The message of the g7+group of conflict-affected and fragile countries is clear.Solutions to conflict and poverty only work when they are nationally-owned and led . That might seem obvious, but the international community has learned the hard way that externally-imposed priorities do not add up to peace and sustainable institutions that drive development.
The New Deal for Engagement in Fragile States is a set of partnership principles for ending conflict and poverty. Agreed by the g7+ member countries, it commits them to goals for inclusive politics, security, justice, laying the foundations for economic growth, and collecting revenues to provide services. These peacebuilding and statebuilding goals are the basis for fighting extreme poverty . The “deal” part of the equation hinges on compacts that bind together government, society and international partners towards the collective pursuit of these common goals, and mutual accountability for progress.
In 2015 and 2016, I led a team that reviewed the New Deal and the progress it has made so far. Suffice to say, simply signing up to the New Deal is not the panacea. Since its launch in 2011, the New Deal has been criticized for being too technical, for low uptake among national political leaders and international partners, and for not sufficiently involving society. But the New Deal could strike the definitive blow against extreme poverty in the next fifteen years . One billion people could escape extreme poverty by 2030 if countries can resolve conflict and crisis, and build inclusive, accountable and effective enough institutions. Writing off the New Deal before it has had time to gain momentum should be inconceivable. In fact I find the opposite; we need to redouble our efforts behind it, and fast.
The New Deal has already made one very important difference. The g7+ are global norm entrepreneurs. The New Deal has empowered the g7+ by elevating their messages on the world stage. In 2015, the world agreed that building peaceful and inclusive societies, access to justice and accountable, effective and inclusive institutions is a global development goal. This is history. It's the first time poor and fragile countries have shaped global goals, and it's the first time the world has agreed that peace, justice and institutions are universal development priorities.
Inside the g7+ countries, implementation has not always been easy. Ministries of Finance and Planning have proven crucial champions of the New Deal. They have found innovative ways to incorporate and measure progress in peacebuilding and statebuilding in national development strategies in Democratic Republic of the Congo, Liberia, Sierra Leone and Timor-Leste. In 2013, Somalia and the international community signed a New Deal Compact, which has helped to put government in the driving seat and to align aid to national priorities for peacebuilding and statebuilding.
But parliaments, the private sector, private citizens groups and media have too often been missing from the equation. South Sudan’s relapse into conflict, for example, followed a dialogue between government and partners that addressed building the state’s public finance mechanics, but not politics, security and justice; and opposition and civil society did not have a seat at the table. Without inclusive processes to set priorities, we can have little confidence that “what” we are pursuing and “how” will build peace – we are operating on too many assumptions.
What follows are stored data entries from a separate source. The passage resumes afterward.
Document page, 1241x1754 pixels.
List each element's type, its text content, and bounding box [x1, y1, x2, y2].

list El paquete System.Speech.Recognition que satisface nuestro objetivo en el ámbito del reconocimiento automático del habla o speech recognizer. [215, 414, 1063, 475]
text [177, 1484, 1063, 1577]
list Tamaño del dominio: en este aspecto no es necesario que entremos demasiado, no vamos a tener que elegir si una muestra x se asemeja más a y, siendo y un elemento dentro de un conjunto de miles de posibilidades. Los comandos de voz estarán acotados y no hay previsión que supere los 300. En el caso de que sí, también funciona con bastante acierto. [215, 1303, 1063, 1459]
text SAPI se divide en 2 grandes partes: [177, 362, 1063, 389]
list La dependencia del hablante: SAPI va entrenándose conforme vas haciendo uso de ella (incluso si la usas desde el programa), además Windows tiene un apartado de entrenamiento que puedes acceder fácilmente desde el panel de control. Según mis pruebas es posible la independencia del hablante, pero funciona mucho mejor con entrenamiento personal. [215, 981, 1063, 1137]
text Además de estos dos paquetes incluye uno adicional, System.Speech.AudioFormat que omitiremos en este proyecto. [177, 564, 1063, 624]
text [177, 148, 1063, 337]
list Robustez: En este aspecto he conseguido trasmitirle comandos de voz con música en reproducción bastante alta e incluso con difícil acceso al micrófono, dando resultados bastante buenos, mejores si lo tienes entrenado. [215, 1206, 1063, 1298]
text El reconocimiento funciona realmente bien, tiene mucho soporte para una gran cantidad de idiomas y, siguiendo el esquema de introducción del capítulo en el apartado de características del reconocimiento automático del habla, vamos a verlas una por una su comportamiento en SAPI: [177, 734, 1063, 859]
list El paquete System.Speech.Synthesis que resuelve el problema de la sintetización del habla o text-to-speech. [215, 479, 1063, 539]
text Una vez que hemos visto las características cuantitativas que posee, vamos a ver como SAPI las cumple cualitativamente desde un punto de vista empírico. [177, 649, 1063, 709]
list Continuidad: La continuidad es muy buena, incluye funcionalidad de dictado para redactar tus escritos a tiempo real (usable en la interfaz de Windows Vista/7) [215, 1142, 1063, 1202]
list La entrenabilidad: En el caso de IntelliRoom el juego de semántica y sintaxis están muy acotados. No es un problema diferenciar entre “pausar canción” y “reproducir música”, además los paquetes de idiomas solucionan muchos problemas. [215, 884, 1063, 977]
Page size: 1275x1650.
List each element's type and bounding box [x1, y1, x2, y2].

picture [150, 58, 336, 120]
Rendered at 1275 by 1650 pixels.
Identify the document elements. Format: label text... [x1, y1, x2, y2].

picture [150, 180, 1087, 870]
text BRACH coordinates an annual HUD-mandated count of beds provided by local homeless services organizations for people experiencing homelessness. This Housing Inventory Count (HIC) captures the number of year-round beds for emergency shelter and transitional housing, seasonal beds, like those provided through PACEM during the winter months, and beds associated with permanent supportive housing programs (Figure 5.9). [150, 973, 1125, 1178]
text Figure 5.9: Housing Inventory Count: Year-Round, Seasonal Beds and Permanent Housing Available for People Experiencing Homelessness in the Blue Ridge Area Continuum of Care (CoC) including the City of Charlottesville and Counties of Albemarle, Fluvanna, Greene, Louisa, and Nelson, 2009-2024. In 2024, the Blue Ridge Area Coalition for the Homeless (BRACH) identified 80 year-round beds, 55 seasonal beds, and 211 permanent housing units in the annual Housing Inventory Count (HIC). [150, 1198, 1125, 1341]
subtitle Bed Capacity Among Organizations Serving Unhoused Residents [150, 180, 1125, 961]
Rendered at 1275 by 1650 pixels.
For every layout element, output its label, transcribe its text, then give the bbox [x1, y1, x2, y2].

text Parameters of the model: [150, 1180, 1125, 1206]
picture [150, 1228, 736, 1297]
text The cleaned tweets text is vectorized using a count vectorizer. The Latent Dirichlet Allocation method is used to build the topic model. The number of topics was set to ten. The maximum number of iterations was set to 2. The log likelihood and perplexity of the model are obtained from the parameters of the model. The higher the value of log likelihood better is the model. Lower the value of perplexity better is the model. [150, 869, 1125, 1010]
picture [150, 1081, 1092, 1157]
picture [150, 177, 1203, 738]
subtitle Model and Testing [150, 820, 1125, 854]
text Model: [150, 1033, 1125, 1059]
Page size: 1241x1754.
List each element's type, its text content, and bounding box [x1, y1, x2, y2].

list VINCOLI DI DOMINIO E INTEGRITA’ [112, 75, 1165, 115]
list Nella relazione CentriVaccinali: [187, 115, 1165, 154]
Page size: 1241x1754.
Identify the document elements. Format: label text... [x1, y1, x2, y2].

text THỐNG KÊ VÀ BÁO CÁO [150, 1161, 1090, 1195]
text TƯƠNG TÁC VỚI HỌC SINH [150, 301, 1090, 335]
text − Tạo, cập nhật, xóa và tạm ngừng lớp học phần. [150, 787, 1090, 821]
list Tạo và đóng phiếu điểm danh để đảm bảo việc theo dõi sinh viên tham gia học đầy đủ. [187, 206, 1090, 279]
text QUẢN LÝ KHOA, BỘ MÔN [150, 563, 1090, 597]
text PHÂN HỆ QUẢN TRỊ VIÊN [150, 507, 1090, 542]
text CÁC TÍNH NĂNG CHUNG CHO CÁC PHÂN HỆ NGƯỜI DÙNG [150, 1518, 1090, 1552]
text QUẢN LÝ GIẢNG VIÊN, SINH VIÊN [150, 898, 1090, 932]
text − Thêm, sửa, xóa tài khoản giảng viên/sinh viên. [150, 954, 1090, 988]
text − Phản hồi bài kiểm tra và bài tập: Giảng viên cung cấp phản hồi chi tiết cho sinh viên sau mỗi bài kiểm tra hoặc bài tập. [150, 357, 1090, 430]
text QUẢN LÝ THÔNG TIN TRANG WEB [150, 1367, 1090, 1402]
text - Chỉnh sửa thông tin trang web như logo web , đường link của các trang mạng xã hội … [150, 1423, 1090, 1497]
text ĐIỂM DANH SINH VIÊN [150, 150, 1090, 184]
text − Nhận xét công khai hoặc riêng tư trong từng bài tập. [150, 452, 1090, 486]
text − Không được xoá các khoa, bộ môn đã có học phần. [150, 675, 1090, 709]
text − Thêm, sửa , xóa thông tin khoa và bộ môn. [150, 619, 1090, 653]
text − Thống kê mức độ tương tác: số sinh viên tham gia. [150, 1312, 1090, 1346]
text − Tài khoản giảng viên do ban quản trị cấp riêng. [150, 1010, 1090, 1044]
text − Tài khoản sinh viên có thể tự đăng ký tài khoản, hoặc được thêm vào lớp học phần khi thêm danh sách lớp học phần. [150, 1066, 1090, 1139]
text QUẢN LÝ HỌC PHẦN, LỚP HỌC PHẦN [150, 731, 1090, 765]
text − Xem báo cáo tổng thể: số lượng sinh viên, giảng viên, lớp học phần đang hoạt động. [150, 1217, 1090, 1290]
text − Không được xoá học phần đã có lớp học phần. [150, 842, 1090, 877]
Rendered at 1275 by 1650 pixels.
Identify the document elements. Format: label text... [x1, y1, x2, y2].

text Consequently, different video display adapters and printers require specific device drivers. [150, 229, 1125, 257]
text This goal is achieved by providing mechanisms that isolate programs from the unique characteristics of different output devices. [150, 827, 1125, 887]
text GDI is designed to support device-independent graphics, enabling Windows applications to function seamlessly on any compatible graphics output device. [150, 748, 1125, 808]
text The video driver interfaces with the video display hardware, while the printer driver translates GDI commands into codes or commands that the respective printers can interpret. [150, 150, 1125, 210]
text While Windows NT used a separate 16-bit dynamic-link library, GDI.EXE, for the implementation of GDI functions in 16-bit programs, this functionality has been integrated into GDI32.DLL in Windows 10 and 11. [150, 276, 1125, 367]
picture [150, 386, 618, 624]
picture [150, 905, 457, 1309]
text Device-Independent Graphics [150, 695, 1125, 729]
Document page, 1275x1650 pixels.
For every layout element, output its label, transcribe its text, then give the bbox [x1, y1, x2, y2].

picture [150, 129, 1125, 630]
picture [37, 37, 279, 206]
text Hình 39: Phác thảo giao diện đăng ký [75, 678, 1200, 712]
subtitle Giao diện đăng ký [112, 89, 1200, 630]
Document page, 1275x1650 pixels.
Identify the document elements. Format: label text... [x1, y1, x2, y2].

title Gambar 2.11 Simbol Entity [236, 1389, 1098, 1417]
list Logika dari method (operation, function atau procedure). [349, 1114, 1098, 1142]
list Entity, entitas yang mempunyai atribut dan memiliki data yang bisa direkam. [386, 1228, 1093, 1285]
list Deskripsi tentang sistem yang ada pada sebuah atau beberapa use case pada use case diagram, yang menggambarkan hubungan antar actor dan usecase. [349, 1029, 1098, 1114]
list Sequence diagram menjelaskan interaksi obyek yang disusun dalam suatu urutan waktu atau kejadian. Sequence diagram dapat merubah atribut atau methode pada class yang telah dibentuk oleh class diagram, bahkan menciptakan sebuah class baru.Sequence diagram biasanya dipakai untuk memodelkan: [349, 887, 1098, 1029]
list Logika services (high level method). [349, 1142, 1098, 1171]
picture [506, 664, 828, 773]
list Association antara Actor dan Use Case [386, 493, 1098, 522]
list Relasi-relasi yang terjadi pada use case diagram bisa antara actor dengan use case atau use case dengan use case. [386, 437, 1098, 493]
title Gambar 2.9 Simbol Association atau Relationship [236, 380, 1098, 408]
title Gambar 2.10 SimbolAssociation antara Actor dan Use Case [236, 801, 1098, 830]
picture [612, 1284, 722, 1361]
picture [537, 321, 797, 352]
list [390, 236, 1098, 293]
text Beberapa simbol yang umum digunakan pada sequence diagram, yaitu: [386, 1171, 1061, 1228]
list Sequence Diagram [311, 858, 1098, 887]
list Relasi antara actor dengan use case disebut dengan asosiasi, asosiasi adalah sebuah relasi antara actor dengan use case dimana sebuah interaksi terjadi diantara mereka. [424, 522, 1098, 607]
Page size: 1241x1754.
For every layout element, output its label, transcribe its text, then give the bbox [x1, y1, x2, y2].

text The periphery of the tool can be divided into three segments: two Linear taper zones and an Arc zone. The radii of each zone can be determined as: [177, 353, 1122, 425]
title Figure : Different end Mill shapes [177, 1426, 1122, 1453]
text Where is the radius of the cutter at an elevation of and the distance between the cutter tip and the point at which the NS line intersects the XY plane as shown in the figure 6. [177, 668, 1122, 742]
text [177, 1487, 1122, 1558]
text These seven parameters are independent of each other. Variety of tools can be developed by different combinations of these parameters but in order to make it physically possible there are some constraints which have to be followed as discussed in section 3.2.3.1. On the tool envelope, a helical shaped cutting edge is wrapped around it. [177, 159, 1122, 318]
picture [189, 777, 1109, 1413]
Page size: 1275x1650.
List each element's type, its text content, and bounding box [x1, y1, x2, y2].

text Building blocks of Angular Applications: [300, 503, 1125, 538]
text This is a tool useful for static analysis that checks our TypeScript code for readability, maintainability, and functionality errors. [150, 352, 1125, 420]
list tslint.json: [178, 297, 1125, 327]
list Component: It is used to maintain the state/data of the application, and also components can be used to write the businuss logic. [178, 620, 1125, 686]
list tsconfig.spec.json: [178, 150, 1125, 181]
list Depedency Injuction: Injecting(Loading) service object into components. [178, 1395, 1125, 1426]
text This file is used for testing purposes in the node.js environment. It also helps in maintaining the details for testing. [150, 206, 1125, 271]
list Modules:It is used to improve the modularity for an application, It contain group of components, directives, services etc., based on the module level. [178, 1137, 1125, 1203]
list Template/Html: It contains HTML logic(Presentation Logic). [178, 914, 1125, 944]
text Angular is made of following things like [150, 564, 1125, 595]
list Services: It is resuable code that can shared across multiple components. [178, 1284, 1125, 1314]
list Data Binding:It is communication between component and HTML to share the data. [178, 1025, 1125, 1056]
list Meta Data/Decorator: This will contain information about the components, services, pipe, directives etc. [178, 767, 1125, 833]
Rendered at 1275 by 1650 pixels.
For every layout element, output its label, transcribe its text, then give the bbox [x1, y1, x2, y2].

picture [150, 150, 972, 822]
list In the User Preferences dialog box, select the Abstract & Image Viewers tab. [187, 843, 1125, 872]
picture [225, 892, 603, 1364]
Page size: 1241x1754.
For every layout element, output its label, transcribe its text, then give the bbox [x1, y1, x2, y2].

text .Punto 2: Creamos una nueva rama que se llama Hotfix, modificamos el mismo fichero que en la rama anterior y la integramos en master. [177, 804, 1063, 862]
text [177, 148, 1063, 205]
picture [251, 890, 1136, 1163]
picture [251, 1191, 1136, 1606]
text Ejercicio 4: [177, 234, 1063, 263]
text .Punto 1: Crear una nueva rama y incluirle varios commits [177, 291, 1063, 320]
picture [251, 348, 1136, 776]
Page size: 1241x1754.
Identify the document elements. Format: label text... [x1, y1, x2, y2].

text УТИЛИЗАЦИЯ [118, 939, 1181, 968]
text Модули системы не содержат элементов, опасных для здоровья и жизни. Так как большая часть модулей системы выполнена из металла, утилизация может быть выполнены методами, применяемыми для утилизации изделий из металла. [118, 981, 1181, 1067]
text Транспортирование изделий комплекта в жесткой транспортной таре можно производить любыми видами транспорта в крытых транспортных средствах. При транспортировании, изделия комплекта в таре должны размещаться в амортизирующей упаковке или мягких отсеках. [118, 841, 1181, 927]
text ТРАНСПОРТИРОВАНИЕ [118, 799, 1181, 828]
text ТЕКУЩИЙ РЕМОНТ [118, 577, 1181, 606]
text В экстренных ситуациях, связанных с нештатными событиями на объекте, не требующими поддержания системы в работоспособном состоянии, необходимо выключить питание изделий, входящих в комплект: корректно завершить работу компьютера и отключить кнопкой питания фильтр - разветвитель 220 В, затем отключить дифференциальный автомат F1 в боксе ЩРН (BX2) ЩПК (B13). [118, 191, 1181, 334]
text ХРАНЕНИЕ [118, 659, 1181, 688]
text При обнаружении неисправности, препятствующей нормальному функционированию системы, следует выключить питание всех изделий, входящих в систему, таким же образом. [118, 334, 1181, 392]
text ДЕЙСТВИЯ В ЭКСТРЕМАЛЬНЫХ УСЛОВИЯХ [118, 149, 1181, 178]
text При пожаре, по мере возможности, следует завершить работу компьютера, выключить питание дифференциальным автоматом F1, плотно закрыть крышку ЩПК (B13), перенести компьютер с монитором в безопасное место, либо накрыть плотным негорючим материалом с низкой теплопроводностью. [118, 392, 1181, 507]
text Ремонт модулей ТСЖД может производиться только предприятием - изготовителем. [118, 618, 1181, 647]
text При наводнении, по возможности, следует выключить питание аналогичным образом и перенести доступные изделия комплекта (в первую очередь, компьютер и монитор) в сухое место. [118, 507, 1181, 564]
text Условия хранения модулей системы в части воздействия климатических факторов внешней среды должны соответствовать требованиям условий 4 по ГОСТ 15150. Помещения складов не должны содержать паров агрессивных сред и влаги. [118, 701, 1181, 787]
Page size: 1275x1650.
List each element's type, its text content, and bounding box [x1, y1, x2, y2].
These challenges reflect a need for political leaders to recommit to the principles of the New Deal, and especially to political processes that bind all relevant actors into a shared vision for what needs to happen and how to build peace and fight poverty. Leading national processes to assess the causes of crisis and to agree solutions is not easy, and so the g7+’s own fragile-to-fragile cooperation initiative promises to be an increasingly powerful mechanism for sharing advice and experience between g7+ countries.
International partners can do much more to fulfill their side of the New Deal bargain . g7+ governments and societies need time and political space to resolve conflict and crisis, and coherent, predictable and timely assistance to develop national institutions and to fill finance gaps. Yet, I found limited evidence of behavior change in the international community as a result of signing on to the New Deal. The breadth of the new Sustainable Development Goals could further fragment aid and development partners and so make matters worse, while the growing financial pressures on the humanitarian system can only be eased through investing more in fragile countries to prevent crisis and build self-reliance in the first place.
It is time to commit to a new package of smarter aid modalities that build institutions, resilience and self-reliance, and that are counter-cyclical to help countries in times of crisis. Actors should agree a traffic light system to hold themselves more accountable for innovation in support of nationally-owned and led plans.
If the New Deal didn't exist, it would need to be invented to strike the definitive blow against global poverty . It’s time to galvanize behind it, by mobilizing governments, citizens and partners behind a new generation of politically-led strategy, planning and programming, and new global and regional partnerships for leaving no-one behind by 2030. The world must now rally to the g7+ under the global pledge of Sustainable Development Goal 17 to partnerships for the goals.